» **Prompt**
Within the records below, find the line containing "You may also like". Reproduce it and each line after it exactly, and nothing else.

(Provided information begins)

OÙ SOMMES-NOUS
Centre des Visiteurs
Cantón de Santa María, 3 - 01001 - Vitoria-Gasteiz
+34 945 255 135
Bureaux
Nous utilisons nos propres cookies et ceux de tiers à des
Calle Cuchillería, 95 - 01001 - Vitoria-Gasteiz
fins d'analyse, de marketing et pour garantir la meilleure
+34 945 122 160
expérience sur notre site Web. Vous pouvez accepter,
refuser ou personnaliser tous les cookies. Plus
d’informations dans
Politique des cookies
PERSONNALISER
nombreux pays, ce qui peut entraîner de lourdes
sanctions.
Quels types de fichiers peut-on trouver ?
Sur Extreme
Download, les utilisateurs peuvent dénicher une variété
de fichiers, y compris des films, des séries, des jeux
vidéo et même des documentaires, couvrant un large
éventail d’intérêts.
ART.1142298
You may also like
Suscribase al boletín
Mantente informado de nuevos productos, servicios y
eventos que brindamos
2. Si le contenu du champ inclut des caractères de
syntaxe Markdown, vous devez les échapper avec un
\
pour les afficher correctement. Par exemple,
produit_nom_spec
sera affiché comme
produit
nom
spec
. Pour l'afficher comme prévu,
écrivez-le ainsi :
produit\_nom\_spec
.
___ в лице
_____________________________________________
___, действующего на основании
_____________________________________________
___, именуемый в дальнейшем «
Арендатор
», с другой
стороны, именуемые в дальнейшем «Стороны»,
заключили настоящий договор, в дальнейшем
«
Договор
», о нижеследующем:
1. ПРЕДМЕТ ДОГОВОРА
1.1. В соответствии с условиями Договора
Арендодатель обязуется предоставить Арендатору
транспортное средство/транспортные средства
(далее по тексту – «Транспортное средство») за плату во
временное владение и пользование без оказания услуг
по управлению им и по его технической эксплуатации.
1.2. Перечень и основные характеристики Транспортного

(Provided information ends)

» **Exercise result**
You may also like
Suscribase al boletín
Mantente informado de nuevos productos, servicios y
eventos que brindamos
2. Si le contenu du champ inclut des caractères de
syntaxe Markdown, vous devez les échapper avec un
\
pour les afficher correctement. Par exemple,
produit_nom_spec
sera affiché comme
produit
nom
spec
. Pour l'afficher comme prévu,
écrivez-le ainsi :
produit\_nom\_spec
.
___ в лице
_____________________________________________
___, действующего на основании
_____________________________________________
___, именуемый в дальнейшем «
Арендатор
», с другой
стороны, именуемые в дальнейшем «Стороны»,
заключили настоящий договор, в дальнейшем
«
Договор
», о нижеследующем:
1. ПРЕДМЕТ ДОГОВОРА
1.1. В соответствии с условиями Договора
Арендодатель обязуется предоставить Арендатору
транспортное средство/транспортные средства
(далее по тексту – «Транспортное средство») за плату во
временное владение и пользование без оказания услуг
по управлению им и по его технической эксплуатации.
1.2. Перечень и основные характеристики Транспортного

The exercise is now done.